2.2 De Genghis à Qubilai
GK avait préparé sa succession dès 1219 en divisant son empire et ses armées entre ses quatre
fils : Jochi, l’aîné (puis ses descendants) règneront sur la partie ouest (Russie du sud, Sibérie
occidentale)
3
, Djaghatai reçoit l’Asie centrale (ses descendants seront les fameux « grands moghols »
indiens du 16e siècle), Tolui, le plus jeune, la Mongolie natale. Le troisième fils, Ogodei, est choisi par
GK comme son successeur et doit hériter (tacitement) de la Chine du nord.

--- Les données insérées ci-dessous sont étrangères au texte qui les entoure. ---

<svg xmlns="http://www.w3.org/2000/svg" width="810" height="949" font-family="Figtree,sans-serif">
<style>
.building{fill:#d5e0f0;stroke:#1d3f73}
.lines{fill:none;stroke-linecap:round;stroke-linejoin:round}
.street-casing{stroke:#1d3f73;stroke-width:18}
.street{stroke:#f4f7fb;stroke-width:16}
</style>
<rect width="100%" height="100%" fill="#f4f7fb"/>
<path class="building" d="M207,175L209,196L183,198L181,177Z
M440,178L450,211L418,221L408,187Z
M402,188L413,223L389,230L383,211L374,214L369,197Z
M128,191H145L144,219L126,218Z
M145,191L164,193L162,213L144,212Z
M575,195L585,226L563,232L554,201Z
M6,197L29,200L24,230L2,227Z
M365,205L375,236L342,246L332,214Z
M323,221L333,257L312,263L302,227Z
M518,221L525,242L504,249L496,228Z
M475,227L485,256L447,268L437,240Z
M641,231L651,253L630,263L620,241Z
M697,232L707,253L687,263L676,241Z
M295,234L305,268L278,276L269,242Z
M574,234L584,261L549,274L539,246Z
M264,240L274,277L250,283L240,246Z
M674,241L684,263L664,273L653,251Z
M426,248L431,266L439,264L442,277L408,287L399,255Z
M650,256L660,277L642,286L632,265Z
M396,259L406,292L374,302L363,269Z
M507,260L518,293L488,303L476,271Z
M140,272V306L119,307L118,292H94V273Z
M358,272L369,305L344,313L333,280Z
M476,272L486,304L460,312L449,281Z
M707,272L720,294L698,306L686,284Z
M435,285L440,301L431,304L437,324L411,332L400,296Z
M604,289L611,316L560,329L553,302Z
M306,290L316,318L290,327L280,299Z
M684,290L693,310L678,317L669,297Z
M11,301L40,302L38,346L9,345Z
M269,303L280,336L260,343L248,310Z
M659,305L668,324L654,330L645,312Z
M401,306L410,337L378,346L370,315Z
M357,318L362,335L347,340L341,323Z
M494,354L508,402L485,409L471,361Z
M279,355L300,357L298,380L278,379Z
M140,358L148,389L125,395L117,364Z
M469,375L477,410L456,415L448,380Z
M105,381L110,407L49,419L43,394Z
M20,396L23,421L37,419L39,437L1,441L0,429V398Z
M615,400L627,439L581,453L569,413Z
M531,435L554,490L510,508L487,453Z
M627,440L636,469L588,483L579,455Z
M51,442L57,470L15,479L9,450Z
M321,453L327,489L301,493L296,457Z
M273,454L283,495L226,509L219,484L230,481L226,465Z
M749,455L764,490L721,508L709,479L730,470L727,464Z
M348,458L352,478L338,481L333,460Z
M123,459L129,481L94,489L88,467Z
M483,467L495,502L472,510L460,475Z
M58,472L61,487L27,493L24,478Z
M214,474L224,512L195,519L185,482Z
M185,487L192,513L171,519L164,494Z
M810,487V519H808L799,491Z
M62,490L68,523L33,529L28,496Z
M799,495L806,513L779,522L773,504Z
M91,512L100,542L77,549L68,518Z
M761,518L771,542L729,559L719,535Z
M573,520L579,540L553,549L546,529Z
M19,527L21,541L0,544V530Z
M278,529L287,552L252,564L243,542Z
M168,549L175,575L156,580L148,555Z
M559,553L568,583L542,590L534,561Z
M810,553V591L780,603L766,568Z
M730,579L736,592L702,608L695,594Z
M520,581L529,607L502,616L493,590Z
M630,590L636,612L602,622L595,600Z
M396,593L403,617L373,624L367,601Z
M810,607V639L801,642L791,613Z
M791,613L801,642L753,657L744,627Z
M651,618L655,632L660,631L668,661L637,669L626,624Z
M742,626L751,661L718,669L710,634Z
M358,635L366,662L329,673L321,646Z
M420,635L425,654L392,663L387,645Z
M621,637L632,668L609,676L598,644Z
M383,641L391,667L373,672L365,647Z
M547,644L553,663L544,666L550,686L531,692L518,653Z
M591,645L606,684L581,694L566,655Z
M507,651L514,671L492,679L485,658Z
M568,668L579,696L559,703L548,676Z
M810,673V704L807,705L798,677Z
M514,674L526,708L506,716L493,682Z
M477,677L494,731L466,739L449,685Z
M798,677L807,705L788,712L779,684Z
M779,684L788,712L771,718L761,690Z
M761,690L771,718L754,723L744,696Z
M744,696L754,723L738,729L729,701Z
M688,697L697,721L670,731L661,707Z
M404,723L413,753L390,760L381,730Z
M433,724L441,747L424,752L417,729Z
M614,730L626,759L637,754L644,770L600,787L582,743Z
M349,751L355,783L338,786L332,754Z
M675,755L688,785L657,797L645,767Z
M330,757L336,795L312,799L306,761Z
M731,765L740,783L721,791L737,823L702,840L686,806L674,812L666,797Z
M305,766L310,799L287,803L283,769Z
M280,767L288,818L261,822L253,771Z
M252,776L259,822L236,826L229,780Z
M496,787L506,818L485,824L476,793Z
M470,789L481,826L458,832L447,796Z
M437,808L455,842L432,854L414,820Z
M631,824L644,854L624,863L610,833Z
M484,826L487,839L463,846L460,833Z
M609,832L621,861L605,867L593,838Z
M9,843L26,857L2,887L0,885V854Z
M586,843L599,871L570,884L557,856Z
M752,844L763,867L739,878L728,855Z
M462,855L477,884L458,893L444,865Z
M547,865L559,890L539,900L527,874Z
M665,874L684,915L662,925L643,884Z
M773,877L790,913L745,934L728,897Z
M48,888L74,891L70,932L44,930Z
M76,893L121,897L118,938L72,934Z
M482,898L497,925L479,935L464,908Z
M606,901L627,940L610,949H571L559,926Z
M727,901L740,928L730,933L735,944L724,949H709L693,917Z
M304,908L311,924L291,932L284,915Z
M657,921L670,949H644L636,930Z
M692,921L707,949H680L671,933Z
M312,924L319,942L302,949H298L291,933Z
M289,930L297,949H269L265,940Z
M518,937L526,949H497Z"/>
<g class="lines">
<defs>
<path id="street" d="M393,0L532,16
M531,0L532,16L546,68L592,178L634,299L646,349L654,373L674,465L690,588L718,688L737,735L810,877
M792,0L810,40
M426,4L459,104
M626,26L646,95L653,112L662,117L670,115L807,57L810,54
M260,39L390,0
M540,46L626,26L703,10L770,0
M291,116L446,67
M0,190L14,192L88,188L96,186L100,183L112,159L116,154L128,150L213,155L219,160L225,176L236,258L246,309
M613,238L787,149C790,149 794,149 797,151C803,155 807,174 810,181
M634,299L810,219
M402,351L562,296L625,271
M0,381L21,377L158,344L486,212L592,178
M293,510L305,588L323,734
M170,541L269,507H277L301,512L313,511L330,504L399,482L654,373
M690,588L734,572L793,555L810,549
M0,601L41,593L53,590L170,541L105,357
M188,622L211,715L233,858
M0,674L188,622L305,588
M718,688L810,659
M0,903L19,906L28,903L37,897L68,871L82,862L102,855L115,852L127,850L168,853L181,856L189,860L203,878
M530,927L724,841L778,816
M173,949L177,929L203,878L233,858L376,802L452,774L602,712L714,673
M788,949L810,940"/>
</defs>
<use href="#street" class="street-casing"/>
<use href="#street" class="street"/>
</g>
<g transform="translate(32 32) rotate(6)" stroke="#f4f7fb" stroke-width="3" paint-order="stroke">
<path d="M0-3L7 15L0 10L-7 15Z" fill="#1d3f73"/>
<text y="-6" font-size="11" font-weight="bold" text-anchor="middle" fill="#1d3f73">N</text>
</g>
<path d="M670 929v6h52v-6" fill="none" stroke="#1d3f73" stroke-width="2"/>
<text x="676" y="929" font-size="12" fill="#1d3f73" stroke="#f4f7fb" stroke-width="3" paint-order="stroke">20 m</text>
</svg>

Ogodei est fait khan au quriltai de 1229 dans la « terre natale » de Mongolie, et poursuit les
conquêtes en suspens en Chine. En 1234, il force la capitulation définitive des Jin, qui s’étaient
déplacés à Kaifeng pour y être en lieu plus sûr (voir plus haut), et dont un certain nombre avaient fait
défection et étaient passés du côté des Mongols. Il aura fallu 20 ans de guerre, depuis la prise de Pékin
en 1215, pour éliminer définitivement les Jin. Les Song du sud refusèrent de coopérer aussi bien avec
les Mongols (en les laissant passer au Sichuan) qu’avec les Jin, qui étaient venus leur demander
assistance. Ogodei poursuit les conquêtes à l’ouest (Moyen-Orient et jusqu’en Europe orientale) et
même en Corée, mais celle-ci résistera presque 30 ans avant de capituler, en 1259 (il faut dire qu’elle
n’était pas une priorité des Mongols). La mort d’Ogodei, en 1241, fait revenir les troupes mongoles
d’Europe, car il faut tenir le quriltai pour élire un successeur.

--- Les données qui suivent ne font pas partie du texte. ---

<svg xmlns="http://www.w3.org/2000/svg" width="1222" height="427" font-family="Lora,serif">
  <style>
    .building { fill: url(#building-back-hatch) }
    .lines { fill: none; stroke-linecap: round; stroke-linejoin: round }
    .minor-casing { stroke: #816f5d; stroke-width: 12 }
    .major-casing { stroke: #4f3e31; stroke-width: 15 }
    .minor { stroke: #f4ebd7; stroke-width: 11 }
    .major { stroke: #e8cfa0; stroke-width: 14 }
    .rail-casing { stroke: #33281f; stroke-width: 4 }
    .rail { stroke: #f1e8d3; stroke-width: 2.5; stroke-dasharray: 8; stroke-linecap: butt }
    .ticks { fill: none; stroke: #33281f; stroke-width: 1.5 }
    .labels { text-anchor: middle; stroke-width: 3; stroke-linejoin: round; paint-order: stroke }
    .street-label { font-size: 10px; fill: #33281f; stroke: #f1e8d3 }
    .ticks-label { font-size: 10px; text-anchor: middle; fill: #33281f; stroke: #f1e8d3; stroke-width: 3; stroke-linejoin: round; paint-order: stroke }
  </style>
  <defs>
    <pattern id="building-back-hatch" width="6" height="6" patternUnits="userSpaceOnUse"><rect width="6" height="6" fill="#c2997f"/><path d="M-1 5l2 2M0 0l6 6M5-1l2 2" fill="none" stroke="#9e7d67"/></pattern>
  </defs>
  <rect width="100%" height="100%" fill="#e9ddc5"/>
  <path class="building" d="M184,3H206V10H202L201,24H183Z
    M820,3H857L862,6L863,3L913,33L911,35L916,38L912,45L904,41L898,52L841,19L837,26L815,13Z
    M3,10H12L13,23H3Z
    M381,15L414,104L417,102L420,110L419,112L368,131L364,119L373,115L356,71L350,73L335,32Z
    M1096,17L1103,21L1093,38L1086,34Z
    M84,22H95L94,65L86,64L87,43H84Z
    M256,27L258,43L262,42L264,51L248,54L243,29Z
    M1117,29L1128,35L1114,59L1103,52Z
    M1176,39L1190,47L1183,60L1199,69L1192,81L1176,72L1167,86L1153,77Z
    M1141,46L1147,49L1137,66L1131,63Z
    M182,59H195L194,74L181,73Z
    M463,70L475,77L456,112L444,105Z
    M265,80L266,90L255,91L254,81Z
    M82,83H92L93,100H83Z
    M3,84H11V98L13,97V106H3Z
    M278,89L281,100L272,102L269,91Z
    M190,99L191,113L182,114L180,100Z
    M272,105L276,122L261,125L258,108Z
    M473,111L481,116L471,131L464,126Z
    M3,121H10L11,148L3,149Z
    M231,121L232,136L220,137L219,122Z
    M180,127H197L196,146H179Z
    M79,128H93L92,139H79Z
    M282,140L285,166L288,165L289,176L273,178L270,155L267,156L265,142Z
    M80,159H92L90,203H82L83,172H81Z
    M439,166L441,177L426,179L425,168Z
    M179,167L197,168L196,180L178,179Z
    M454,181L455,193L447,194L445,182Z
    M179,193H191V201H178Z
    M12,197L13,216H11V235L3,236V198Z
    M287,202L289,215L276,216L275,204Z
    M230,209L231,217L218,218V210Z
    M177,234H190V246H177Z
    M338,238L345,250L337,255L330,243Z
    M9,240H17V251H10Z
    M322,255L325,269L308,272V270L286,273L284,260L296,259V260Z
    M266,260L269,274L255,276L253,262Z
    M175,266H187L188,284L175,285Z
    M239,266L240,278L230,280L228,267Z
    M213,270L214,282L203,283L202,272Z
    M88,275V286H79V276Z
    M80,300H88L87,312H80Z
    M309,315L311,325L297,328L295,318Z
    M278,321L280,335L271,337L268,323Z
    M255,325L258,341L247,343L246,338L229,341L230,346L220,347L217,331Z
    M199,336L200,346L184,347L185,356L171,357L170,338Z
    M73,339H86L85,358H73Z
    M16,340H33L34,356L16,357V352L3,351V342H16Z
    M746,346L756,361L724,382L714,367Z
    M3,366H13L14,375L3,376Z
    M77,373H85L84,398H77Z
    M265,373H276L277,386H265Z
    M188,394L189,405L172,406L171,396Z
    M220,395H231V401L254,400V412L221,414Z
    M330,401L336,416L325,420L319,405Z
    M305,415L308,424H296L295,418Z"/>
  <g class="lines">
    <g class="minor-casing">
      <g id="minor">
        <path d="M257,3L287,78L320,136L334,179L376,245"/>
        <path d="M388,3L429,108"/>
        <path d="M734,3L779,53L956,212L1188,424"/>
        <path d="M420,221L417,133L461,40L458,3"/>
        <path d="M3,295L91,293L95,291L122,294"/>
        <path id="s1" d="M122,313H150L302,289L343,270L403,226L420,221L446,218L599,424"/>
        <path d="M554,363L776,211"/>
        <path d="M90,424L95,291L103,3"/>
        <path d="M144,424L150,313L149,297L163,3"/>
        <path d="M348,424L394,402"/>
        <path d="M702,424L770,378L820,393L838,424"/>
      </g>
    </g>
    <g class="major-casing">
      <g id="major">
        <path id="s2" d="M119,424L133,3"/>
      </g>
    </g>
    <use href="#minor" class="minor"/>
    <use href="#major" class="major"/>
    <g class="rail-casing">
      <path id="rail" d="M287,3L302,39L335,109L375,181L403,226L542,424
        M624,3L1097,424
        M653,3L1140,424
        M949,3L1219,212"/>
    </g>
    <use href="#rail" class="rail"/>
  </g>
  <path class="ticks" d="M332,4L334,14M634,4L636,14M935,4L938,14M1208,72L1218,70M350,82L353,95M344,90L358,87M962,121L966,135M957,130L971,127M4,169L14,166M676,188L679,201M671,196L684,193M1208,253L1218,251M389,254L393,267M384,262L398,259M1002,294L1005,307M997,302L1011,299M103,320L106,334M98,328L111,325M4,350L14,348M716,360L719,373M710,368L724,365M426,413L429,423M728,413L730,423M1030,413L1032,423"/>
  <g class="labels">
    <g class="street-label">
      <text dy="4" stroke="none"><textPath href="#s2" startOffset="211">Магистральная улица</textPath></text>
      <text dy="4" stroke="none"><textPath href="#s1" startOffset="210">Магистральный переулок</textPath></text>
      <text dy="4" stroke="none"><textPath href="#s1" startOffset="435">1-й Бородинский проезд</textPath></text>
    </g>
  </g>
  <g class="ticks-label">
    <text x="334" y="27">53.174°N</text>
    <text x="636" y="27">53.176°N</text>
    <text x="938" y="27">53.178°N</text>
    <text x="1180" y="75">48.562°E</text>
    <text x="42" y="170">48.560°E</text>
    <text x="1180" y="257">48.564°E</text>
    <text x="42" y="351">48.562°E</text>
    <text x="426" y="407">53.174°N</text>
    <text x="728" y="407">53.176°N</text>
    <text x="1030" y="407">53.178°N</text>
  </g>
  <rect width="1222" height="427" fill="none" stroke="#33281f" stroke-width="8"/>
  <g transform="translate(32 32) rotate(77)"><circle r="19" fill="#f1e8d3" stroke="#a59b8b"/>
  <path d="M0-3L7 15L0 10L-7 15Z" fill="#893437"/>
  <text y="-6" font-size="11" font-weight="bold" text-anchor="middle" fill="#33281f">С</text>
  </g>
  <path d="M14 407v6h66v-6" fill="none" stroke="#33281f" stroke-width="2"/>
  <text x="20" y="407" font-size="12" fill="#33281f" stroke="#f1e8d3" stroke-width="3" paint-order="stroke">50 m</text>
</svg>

À partir de cette date, la lignée genghiskhanide sera en permanence en proie à des querelles de
succession, qui montreront les rivalités entre les fils et petit-fils de GK. En 1251, c’est la lignée de
Tolui qui s’impose pour de bon en Chine et y règnera jusqu’à la fin de la dynastie mongole
4
: Mongke,
un fils de Tolui, est élu grand khan (mais ce choix est contesté : certains nobles mongols ne
reconnaissent pas la décision du quriltai). De même, à la mort brutale de Mongke, en 1258, alors qu’il
combattait contre les Song du sud, nouvelle querelle de succession, cette fois entre deux de ses frères :
Qubilai (qui était lui aussi en campagne contre les Song du sud) et Arigh Boke, le cadet. Arigh, resté
en Mongolie, réussit à rallier des soutiens de poids parmi la noblesse mongole, y compris des gens de
la lignée d’Ogodei et de Djaghatai (qui espèrent revenir régner en Chine) mais finalement, c’est
Qubilai qui, à toute vitesse, est élu grand khan en 1260 (là encore, son élection sera toujours
contestée).
2.3 Le règne de Qubilai
Qubilai
5
est une figure de « second fondateur » (après Genghis), et même de véritable
fondateur du règne mongol en Chine. Son nom est resté profondément attaché à l’histoire chinoise,
3
Khanat de Kipchaq, plus célèbre sous son nom de Horde d’Or, qui survivra jusqu’au début du 16e siècle.
4
La lignée d’Ogodei se rabat sur l’Asie centrale et rejoint celle de Djaghatai.
5
Voir sa biographie par Morris Rossabi : Khubilai Khan, His Life and Times, 1988.